• Brief:
Reproduce exactly the lines below from the one containing "ring mcp: (453, 105)" through the one containing "middle dip: (414, 294)", including both, and nothing else.

--- Data to examine Enclosed Below ---

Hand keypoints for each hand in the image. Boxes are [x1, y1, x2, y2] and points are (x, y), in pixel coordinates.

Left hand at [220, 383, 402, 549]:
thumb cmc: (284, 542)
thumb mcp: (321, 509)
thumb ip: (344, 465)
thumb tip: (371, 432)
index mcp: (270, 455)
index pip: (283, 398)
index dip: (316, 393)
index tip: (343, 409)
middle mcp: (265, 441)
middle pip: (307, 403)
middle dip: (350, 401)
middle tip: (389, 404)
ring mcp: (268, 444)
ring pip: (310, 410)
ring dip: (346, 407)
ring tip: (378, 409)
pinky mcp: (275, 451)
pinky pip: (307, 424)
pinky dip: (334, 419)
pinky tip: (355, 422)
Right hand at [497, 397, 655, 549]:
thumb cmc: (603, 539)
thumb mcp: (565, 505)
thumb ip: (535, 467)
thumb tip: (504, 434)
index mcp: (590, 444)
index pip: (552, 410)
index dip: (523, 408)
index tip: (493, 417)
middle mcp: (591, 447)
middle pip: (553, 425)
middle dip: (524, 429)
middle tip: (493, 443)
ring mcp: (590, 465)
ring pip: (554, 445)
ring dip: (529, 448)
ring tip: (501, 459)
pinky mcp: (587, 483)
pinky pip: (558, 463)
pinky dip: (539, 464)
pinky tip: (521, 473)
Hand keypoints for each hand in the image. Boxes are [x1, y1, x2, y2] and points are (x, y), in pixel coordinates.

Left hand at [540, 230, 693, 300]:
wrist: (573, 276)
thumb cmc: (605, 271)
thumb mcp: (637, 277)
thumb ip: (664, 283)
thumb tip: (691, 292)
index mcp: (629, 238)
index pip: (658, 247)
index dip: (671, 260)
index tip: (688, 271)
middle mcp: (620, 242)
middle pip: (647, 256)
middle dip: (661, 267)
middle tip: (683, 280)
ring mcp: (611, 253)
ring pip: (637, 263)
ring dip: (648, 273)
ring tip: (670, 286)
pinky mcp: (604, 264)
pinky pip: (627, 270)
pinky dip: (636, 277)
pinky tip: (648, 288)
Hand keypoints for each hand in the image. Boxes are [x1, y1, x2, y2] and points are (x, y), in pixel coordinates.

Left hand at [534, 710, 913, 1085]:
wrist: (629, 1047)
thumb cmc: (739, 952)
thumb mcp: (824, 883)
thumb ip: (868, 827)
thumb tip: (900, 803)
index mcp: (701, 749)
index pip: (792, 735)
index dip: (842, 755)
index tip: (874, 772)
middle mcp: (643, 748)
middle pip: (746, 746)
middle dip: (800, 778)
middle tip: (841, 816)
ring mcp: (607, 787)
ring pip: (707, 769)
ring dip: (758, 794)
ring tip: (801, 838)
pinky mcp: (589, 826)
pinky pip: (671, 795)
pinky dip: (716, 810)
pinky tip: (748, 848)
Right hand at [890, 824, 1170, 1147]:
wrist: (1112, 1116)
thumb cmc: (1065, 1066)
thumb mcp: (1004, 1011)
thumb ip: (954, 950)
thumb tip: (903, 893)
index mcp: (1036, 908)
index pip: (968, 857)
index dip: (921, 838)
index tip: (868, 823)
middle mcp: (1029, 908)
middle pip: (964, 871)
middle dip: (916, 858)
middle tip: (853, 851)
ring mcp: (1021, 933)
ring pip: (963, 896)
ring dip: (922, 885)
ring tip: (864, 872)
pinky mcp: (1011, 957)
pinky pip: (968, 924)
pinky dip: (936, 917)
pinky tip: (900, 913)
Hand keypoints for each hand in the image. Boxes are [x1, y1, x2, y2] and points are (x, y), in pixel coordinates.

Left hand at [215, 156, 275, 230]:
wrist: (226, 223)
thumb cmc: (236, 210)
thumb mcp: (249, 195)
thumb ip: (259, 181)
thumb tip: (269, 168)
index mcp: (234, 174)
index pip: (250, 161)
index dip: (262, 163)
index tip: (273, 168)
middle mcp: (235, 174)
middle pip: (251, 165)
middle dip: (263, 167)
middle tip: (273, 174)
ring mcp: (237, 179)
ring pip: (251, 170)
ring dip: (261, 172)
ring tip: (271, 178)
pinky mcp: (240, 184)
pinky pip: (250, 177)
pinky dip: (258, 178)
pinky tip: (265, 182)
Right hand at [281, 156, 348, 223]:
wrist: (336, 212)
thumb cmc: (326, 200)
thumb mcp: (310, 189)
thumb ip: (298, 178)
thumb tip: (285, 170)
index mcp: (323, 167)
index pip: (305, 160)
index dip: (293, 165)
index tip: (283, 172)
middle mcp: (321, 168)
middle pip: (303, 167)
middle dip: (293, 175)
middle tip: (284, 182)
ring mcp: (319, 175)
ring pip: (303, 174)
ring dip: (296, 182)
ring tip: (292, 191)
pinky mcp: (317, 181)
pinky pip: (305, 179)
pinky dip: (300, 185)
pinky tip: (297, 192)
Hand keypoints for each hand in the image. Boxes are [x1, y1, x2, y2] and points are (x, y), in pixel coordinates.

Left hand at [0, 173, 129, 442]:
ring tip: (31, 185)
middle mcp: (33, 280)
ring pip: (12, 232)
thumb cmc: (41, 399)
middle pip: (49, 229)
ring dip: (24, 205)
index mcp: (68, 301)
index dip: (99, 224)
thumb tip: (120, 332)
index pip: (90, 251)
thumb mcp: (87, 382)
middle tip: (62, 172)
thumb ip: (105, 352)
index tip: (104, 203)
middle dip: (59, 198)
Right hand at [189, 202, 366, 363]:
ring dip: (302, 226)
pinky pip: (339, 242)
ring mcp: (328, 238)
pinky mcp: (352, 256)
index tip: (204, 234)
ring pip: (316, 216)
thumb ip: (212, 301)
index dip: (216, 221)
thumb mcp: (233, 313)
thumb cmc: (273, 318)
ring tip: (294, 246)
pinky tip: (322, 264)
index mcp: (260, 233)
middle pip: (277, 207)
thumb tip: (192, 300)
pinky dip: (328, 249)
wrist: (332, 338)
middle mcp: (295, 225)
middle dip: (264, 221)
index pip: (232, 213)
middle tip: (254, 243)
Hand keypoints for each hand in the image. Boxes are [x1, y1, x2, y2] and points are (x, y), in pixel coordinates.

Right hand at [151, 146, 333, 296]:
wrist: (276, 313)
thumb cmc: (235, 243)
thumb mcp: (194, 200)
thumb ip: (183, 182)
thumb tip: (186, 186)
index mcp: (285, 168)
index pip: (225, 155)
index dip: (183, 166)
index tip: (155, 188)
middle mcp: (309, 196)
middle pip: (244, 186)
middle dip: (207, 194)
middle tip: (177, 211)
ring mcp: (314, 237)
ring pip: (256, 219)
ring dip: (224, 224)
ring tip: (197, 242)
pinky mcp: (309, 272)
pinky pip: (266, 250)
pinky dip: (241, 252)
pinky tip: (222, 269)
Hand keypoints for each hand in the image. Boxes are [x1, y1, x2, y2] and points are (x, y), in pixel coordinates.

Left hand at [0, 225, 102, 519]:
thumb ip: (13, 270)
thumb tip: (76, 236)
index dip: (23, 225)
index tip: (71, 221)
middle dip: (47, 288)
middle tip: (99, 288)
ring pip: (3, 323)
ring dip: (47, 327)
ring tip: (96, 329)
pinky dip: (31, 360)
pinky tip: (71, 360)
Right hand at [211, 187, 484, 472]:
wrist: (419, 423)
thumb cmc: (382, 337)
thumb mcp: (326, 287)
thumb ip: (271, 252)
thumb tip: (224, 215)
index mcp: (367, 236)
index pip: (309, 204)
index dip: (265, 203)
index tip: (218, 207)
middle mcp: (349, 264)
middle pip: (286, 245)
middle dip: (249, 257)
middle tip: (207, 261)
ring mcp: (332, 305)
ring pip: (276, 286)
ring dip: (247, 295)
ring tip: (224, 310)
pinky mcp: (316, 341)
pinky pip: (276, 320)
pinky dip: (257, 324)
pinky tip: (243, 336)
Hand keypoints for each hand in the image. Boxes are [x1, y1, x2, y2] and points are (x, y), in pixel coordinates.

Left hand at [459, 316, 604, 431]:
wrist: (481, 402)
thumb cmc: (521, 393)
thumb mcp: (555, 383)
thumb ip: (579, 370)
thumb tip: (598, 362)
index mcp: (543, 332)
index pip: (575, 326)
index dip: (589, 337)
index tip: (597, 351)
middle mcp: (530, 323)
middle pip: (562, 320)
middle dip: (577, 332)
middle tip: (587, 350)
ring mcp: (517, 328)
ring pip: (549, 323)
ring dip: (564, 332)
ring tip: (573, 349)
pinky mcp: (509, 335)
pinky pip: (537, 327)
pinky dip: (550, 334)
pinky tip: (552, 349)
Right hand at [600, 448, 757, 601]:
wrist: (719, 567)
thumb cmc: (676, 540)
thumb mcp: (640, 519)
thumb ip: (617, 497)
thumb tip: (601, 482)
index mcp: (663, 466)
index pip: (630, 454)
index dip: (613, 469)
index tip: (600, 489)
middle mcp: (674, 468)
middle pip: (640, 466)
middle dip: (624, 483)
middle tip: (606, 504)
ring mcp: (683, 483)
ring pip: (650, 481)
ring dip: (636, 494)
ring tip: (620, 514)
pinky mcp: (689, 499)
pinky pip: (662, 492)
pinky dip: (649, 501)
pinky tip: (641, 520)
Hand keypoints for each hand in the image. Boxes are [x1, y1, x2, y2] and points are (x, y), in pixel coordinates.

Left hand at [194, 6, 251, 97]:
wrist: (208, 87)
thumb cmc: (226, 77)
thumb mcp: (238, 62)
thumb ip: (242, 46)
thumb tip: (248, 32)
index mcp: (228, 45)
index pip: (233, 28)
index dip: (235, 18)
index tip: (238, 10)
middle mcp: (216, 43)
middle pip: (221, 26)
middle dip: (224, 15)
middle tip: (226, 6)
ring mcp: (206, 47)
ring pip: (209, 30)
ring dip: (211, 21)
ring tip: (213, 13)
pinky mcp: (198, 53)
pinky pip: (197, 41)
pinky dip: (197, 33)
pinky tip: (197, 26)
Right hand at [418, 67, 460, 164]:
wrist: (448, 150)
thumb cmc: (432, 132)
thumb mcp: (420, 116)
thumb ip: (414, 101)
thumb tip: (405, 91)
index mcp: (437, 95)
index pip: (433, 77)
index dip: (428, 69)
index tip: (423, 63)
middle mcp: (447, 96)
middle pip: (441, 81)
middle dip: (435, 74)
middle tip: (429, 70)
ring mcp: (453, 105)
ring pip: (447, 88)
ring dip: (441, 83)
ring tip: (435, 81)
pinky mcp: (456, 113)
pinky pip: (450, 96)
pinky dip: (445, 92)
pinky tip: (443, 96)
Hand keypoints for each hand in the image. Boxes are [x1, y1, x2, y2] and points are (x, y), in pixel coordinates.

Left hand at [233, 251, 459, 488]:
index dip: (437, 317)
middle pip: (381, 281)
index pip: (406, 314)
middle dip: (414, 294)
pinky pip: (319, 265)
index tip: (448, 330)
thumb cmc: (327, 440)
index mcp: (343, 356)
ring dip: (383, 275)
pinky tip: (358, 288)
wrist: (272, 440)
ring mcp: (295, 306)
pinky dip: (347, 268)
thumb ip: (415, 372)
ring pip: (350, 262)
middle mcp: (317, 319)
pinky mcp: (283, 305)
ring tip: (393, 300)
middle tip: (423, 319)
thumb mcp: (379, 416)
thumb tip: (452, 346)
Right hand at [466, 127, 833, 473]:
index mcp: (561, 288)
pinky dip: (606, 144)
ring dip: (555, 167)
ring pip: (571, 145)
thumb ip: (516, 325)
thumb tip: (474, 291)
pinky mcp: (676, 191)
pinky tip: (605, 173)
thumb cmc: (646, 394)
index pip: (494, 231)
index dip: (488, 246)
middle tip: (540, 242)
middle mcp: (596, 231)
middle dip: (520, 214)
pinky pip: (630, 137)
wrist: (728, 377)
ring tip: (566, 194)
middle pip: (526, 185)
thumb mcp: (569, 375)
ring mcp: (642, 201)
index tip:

--- End of Enclosed Data to examine ---

• Written response:
ring mcp: (453, 105)
ring pip: (447, 88)
ring dip: (441, 83)
ring tip: (435, 81)
pinky mcp: (456, 113)
pinky pip: (450, 96)
pinky dip: (445, 92)
pinky tip: (443, 96)
Hand keypoints for each hand in the image. Boxes are [x1, y1, x2, y2] and points are (x, y), in pixel coordinates.

Left hand at [233, 251, 459, 488]:
index dip: (437, 317)
middle pip: (381, 281)
index pip: (406, 314)
middle dip: (414, 294)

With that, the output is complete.